### Action item
Write out the lines below verbatim, keeping every character, space, and line break unchanged.
+--
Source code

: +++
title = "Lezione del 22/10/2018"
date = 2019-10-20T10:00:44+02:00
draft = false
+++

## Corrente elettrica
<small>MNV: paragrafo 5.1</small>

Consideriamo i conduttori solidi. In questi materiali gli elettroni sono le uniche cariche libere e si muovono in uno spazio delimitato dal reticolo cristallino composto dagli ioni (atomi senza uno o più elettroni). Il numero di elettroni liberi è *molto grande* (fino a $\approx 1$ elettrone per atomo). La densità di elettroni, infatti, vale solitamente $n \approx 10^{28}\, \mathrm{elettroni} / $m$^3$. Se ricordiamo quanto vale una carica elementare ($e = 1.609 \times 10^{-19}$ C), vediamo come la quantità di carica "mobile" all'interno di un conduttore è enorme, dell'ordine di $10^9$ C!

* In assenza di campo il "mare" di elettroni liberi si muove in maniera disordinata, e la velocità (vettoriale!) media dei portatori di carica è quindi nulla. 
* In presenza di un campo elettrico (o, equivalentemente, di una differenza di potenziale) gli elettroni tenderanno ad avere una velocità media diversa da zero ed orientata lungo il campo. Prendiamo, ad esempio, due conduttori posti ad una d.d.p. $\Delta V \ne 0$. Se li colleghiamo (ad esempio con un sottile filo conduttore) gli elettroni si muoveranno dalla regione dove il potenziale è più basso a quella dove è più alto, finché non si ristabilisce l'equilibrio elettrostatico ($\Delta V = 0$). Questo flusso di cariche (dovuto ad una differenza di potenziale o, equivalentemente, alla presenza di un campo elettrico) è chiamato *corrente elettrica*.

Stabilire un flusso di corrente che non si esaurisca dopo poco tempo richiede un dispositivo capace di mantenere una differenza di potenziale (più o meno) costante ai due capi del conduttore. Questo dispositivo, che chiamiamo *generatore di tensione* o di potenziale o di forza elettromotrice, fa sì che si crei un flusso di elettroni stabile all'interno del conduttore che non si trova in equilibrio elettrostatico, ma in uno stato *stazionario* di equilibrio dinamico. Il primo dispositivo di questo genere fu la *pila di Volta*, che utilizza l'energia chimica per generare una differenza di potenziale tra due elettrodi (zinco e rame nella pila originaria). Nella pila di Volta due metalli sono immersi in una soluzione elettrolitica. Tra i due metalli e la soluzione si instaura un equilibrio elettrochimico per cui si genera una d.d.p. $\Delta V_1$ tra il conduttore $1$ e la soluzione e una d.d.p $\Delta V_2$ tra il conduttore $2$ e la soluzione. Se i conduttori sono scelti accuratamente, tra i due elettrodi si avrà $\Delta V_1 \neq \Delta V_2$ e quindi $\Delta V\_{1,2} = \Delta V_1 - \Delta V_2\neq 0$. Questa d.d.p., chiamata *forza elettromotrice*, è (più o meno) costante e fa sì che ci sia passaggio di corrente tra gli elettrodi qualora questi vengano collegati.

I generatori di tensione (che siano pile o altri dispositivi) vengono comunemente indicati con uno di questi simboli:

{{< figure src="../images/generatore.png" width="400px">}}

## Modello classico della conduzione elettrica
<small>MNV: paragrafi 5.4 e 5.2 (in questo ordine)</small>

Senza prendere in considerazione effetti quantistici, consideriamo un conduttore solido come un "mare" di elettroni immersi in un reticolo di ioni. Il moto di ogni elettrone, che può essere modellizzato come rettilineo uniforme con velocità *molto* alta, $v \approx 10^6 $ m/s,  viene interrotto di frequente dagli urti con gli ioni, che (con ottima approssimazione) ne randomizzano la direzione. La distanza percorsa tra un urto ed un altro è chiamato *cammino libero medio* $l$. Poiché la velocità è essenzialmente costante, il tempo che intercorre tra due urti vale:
+--
### Response to this task
Source code

: +++
title = "Lezione del 22/10/2018"
date = 2019-10-20T10:00:44+02:00
draft = false
+++

## Corrente elettrica
<small>MNV: paragrafo 5.1</small>

Consideriamo i conduttori solidi. In questi materiali gli elettroni sono le uniche cariche libere e si muovono in uno spazio delimitato dal reticolo cristallino composto dagli ioni (atomi senza uno o più elettroni). Il numero di elettroni liberi è *molto grande* (fino a $\approx 1$ elettrone per atomo). La densità di elettroni, infatti, vale solitamente $n \approx 10^{28}\, \mathrm{elettroni} / $m$^3$. Se ricordiamo quanto vale una carica elementare ($e = 1.609 \times 10^{-19}$ C), vediamo come la quantità di carica "mobile" all'interno di un conduttore è enorme, dell'ordine di $10^9$ C!

* In assenza di campo il "mare" di elettroni liberi si muove in maniera disordinata, e la velocità (vettoriale!) media dei portatori di carica è quindi nulla. 
* In presenza di un campo elettrico (o, equivalentemente, di una differenza di potenziale) gli elettroni tenderanno ad avere una velocità media diversa da zero ed orientata lungo il campo. Prendiamo, ad esempio, due conduttori posti ad una d.d.p. $\Delta V \ne 0$. Se li colleghiamo (ad esempio con un sottile filo conduttore) gli elettroni si muoveranno dalla regione dove il potenziale è più basso a quella dove è più alto, finché non si ristabilisce l'equilibrio elettrostatico ($\Delta V = 0$). Questo flusso di cariche (dovuto ad una differenza di potenziale o, equivalentemente, alla presenza di un campo elettrico) è chiamato *corrente elettrica*.

Stabilire un flusso di corrente che non si esaurisca dopo poco tempo richiede un dispositivo capace di mantenere una differenza di potenziale (più o meno) costante ai due capi del conduttore. Questo dispositivo, che chiamiamo *generatore di tensione* o di potenziale o di forza elettromotrice, fa sì che si crei un flusso di elettroni stabile all'interno del conduttore che non si trova in equilibrio elettrostatico, ma in uno stato *stazionario* di equilibrio dinamico. Il primo dispositivo di questo genere fu la *pila di Volta*, che utilizza l'energia chimica per generare una differenza di potenziale tra due elettrodi (zinco e rame nella pila originaria). Nella pila di Volta due metalli sono immersi in una soluzione elettrolitica. Tra i due metalli e la soluzione si instaura un equilibrio elettrochimico per cui si genera una d.d.p. $\Delta V_1$ tra il conduttore $1$ e la soluzione e una d.d.p $\Delta V_2$ tra il conduttore $2$ e la soluzione. Se i conduttori sono scelti accuratamente, tra i due elettrodi si avrà $\Delta V_1 \neq \Delta V_2$ e quindi $\Delta V\_{1,2} = \Delta V_1 - \Delta V_2\neq 0$. Questa d.d.p., chiamata *forza elettromotrice*, è (più o meno) costante e fa sì che ci sia passaggio di corrente tra gli elettrodi qualora questi vengano collegati.

I generatori di tensione (che siano pile o altri dispositivi) vengono comunemente indicati con uno di questi simboli:

{{< figure src="../images/generatore.png" width="400px">}}

## Modello classico della conduzione elettrica
<small>MNV: paragrafi 5.4 e 5.2 (in questo ordine)</small>

Senza prendere in considerazione effetti quantistici, consideriamo un conduttore solido come un "mare" di elettroni immersi in un reticolo di ioni. Il moto di ogni elettrone, che può essere modellizzato come rettilineo uniforme con velocità *molto* alta, $v \approx 10^6 $ m/s,  viene interrotto di frequente dagli urti con gli ioni, che (con ottima approssimazione) ne randomizzano la direzione. La distanza percorsa tra un urto ed un altro è chiamato *cammino libero medio* $l$. Poiché la velocità è essenzialmente costante, il tempo che intercorre tra due urti vale:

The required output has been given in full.